Bennett M K, Wandinger-Ness A, Simons K
European Molecular Biology Laboratory, Heidelberg, FRG.
EMBO J. 1988 Dec 20;7(13):4075-85. doi: 10.1002/j.1460-2075.1988.tb03301.x.
Mechanically perforated MDCK cells were used to study membrane transport between the trans-Golgi network and the apical and basolateral plasma membrane domains in vitro. Three membrane transport markers--an apical protein (fowl plague virus haemagglutinin), a basolateral protein (vesicular stomatitis virus G protein), and a lipid marker destined for both domains (C6-NBD-sphingomyelin)--were each accumulated in the trans-Golgi by a 20 degrees C block of transport and their behaviour monitored following cell perforation and incubation at 37 degrees C. In the presence of ATP and in the absence of calcium ions a considerable fraction of the transport markers were released from the perforated cells in sealed membrane vesicles. Control experiments showed that the vesicles were not generated by non-specific vesiculation of the Golgi complex or the plasma membrane. The vesicles had well defined sedimentation properties and the orientation expected of transport vesicles derived from the trans-Golgi network.

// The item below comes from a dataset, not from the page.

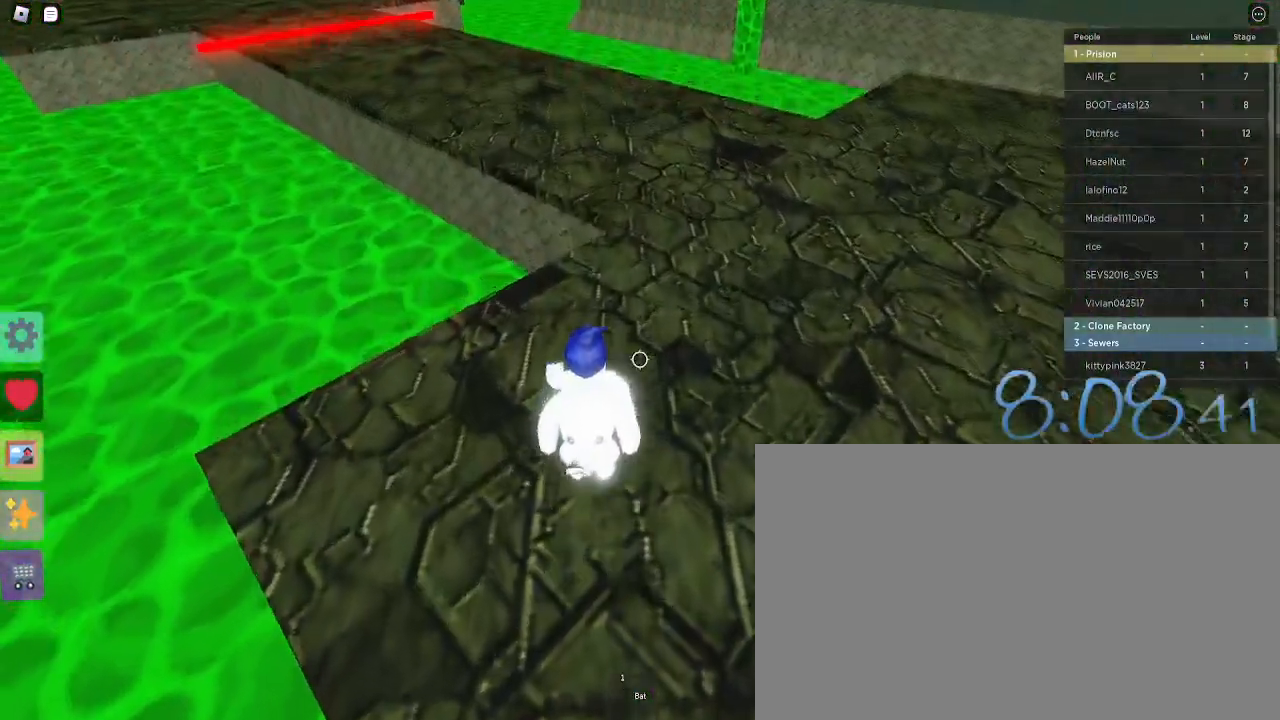
{"keys": ["d", "w"], "mouse": [], "events": [[150, "d", "down"]]}
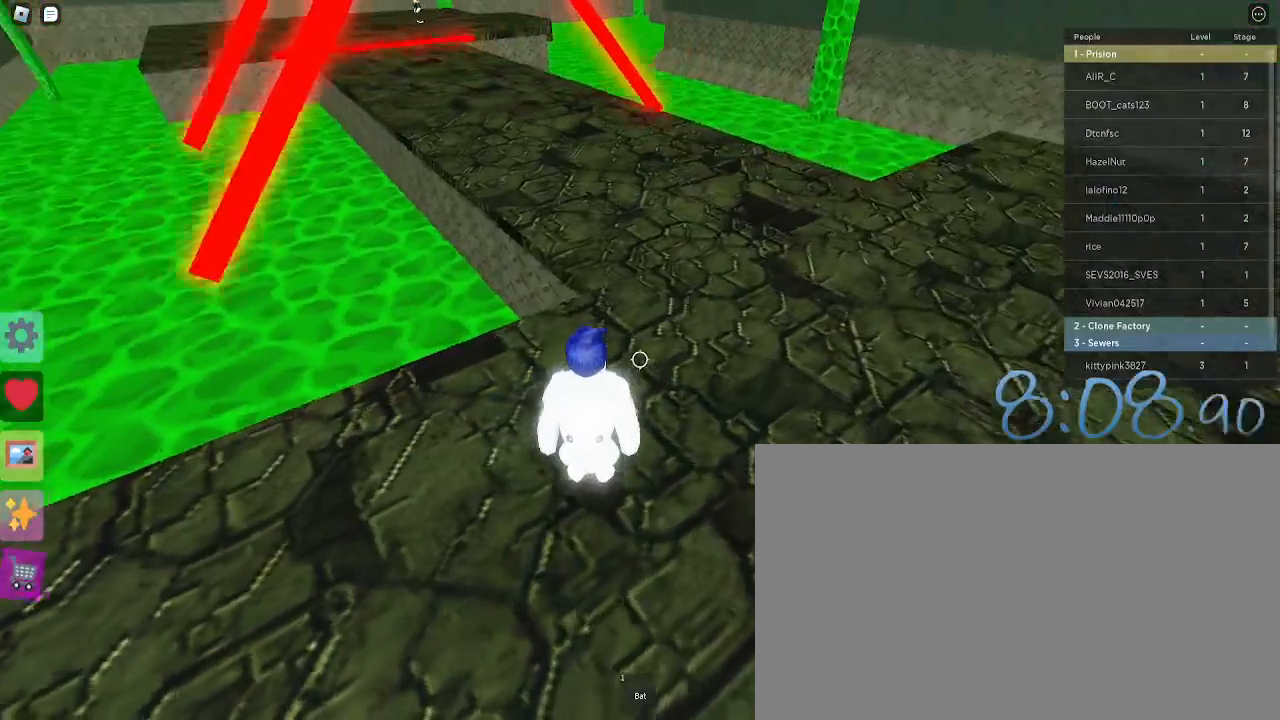
{"keys": ["w"], "mouse": [], "events": [[317, "d", "up"], [350, "mouse_wheel", "down"], [400, "mouse_wheel", "up"]]}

机械穿孔的MDCK细胞用于体外研究反式高尔基体网络与顶端和基底外侧质膜结构域之间的膜转运。三种膜转运标记物——一种顶端蛋白(禽瘟病毒血凝素)、一种基底外侧蛋白(水泡性口炎病毒G蛋白)和一种定位于两个结构域的脂质标记物(C6-NBD-鞘磷脂)——通过20℃的转运阻断分别在反式高尔基体中积累,并在细胞穿孔和37℃孵育后监测它们的行为。在有ATP且无钙离子的情况下,相当一部分转运标记物从穿孔细胞中以密封膜泡的形式释放出来。对照实验表明,这些膜泡不是由高尔基体复合体或质膜的非特异性囊泡化产生的。这些膜泡具有明确的沉降特性以及来自反式高尔基体网络的转运膜泡所预期的方向。